• [WORK ITEM]
Among the following entries, say how many lines contain the word "reason"; the answer is a number and nothing else.
RECORDS FOR THE EXERCISE Block Start
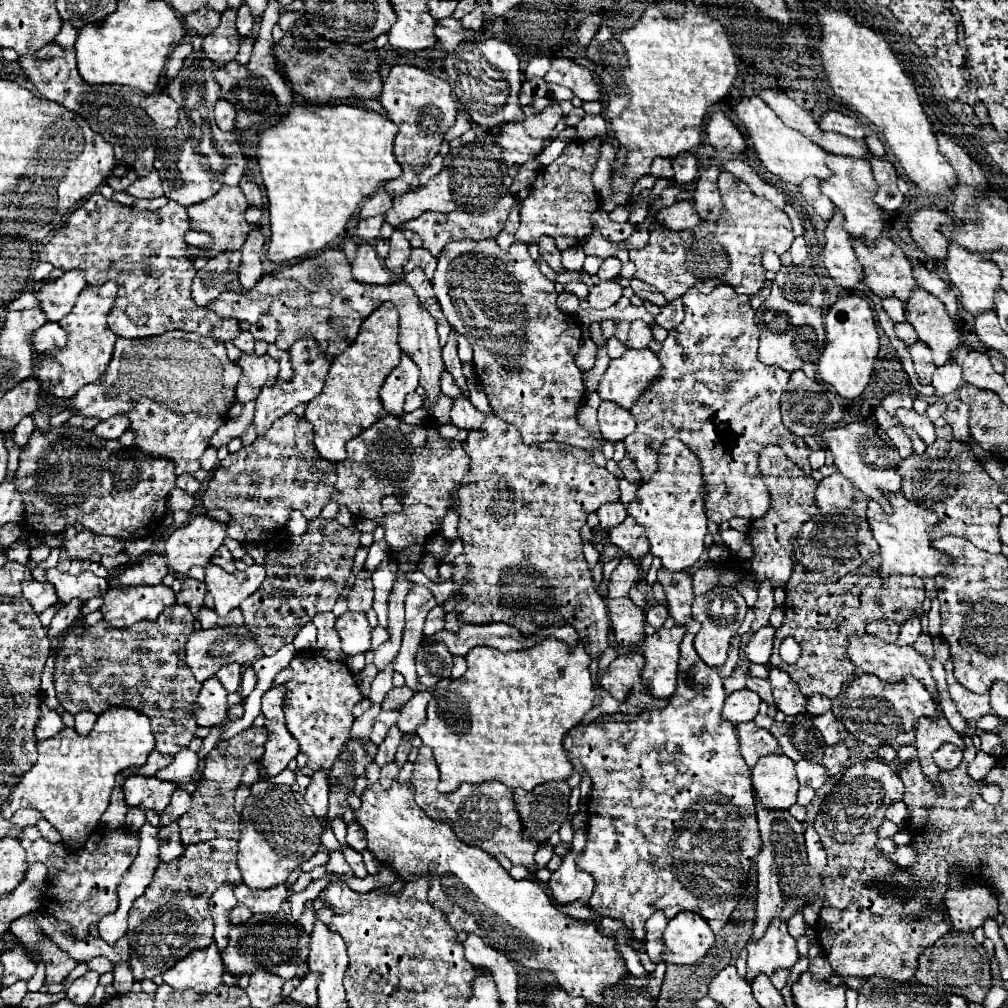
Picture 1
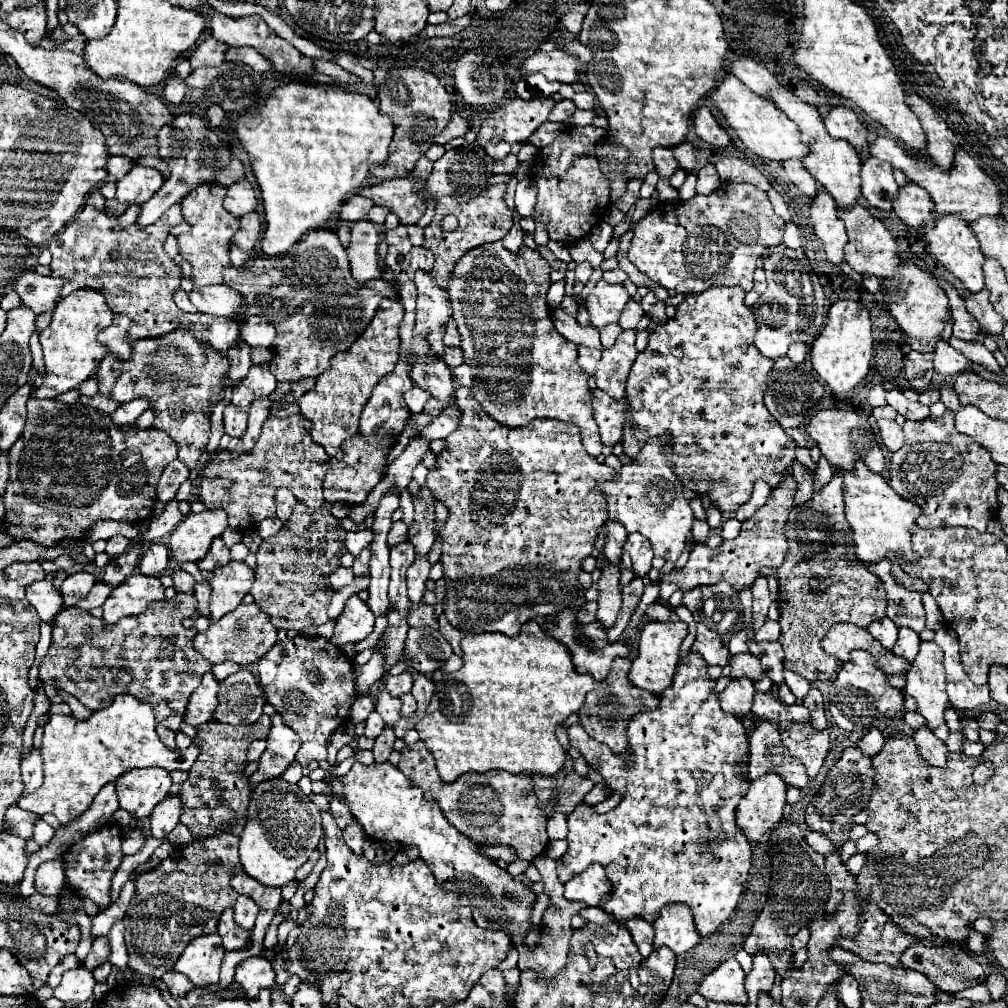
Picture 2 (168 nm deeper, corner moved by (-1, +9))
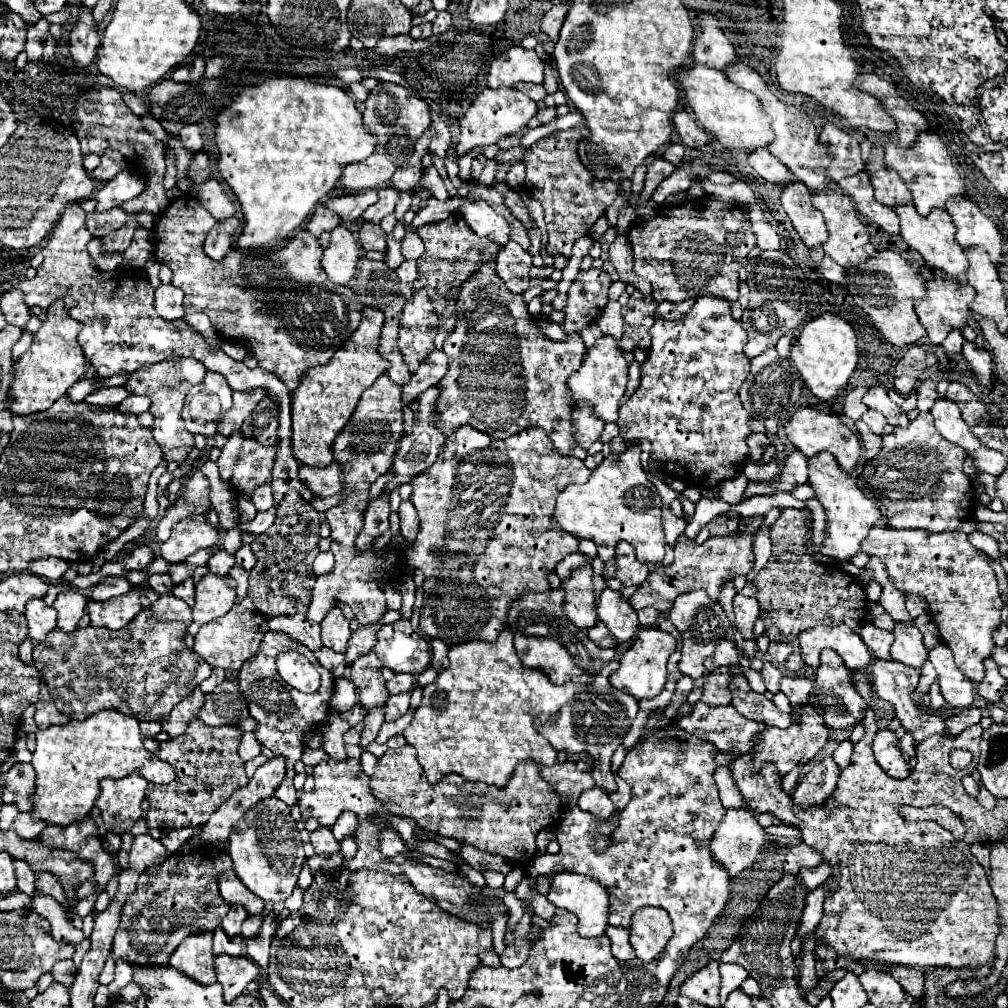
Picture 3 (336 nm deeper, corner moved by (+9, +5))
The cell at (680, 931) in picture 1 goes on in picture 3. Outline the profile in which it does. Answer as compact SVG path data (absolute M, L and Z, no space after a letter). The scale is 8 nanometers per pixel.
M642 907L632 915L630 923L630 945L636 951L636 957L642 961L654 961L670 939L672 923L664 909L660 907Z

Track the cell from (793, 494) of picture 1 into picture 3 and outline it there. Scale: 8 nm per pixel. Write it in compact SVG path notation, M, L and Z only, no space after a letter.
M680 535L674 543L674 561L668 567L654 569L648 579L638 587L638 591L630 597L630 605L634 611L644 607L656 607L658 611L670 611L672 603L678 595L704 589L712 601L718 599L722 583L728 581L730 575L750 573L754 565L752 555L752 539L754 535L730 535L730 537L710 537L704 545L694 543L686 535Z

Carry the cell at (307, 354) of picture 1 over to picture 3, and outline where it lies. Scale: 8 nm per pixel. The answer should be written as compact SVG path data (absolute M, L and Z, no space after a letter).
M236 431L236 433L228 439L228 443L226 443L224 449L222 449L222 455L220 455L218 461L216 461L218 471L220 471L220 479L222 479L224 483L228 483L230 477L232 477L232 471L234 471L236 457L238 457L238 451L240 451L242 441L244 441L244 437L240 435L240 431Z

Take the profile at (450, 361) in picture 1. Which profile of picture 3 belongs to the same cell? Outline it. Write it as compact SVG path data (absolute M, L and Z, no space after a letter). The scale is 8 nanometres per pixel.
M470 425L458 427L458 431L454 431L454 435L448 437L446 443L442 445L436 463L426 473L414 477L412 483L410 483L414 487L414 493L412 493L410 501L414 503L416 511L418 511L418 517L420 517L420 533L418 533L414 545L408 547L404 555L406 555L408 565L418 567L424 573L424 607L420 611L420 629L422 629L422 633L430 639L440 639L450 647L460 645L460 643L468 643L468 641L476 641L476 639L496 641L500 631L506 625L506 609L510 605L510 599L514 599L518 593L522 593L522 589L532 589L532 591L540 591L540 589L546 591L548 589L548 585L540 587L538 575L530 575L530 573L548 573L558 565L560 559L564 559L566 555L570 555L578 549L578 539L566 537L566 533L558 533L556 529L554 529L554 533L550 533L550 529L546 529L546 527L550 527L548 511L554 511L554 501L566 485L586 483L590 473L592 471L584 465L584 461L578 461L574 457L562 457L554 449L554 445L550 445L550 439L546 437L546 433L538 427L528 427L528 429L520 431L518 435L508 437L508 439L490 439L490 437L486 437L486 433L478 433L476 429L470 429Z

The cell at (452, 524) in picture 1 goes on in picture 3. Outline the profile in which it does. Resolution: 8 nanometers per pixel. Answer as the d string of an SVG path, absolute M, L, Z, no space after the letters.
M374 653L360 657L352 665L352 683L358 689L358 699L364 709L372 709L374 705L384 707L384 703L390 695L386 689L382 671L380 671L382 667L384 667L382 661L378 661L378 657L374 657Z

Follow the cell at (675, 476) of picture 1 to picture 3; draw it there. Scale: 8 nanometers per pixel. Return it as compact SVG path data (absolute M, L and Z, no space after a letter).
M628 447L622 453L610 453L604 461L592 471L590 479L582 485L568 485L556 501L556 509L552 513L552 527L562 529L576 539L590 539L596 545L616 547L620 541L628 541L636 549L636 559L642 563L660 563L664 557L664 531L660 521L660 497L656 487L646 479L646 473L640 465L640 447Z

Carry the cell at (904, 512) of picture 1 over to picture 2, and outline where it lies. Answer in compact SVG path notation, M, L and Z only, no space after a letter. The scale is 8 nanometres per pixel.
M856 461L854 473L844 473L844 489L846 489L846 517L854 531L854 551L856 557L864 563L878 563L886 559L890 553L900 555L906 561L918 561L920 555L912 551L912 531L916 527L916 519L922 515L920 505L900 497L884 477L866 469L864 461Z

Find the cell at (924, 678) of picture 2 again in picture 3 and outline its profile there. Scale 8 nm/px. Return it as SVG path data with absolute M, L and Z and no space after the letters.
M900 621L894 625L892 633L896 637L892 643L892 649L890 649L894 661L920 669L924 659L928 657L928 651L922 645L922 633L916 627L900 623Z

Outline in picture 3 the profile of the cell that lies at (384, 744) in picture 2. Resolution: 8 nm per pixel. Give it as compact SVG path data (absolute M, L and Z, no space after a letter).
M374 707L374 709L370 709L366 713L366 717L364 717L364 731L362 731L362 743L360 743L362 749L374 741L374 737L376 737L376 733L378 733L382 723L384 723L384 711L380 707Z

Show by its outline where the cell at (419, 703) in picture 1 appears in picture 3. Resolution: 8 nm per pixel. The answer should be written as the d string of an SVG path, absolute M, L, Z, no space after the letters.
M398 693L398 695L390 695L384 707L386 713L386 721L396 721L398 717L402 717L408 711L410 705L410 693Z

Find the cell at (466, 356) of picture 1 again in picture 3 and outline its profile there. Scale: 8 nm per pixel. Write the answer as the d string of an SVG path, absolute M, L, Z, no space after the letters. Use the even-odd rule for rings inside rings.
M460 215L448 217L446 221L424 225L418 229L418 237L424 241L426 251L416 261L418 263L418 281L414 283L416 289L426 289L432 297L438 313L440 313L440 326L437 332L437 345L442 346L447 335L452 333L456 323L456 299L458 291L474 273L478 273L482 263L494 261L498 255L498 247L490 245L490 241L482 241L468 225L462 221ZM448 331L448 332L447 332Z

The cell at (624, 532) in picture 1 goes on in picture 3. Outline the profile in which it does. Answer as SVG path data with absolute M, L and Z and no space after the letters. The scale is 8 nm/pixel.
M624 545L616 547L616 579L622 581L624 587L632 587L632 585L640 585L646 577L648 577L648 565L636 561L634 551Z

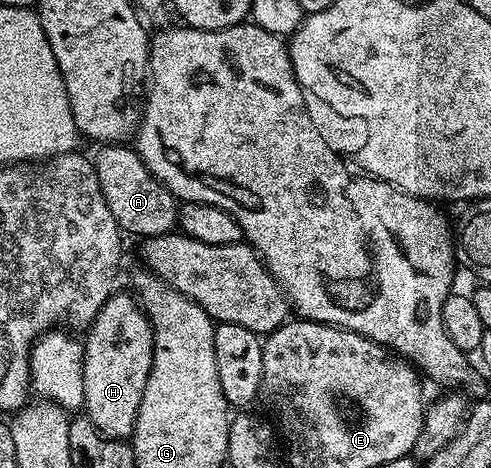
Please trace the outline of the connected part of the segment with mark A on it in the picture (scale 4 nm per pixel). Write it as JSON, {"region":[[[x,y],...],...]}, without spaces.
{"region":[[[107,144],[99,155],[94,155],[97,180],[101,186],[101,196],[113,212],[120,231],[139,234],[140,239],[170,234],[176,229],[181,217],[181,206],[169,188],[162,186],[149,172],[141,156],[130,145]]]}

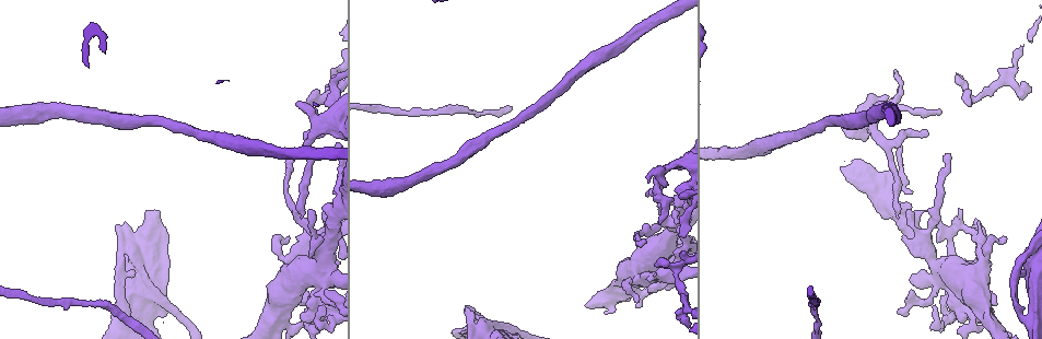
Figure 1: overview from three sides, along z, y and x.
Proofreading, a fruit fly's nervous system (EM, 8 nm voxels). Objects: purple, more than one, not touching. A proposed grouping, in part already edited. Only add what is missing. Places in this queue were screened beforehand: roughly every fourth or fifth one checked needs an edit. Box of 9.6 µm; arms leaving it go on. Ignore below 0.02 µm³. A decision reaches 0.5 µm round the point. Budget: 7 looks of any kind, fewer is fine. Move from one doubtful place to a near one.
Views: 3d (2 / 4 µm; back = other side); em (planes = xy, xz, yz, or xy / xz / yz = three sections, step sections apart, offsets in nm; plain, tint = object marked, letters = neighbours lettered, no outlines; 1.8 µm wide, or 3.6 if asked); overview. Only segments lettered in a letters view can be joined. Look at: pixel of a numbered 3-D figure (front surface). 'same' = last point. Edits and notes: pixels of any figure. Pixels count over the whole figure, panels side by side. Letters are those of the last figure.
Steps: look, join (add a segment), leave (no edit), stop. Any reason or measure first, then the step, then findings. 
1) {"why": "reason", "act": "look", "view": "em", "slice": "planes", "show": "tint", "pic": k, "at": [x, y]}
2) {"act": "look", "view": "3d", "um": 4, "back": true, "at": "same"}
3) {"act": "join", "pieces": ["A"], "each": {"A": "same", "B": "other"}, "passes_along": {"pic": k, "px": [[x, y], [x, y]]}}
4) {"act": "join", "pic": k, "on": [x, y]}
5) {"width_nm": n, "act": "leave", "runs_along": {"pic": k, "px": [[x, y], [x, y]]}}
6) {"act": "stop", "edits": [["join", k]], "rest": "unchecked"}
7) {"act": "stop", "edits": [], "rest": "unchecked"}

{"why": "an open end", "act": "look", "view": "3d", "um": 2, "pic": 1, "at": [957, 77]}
RECORDS FOR THE EXERCISE Block End
• [ANSWER TO THE PROBLEM]
2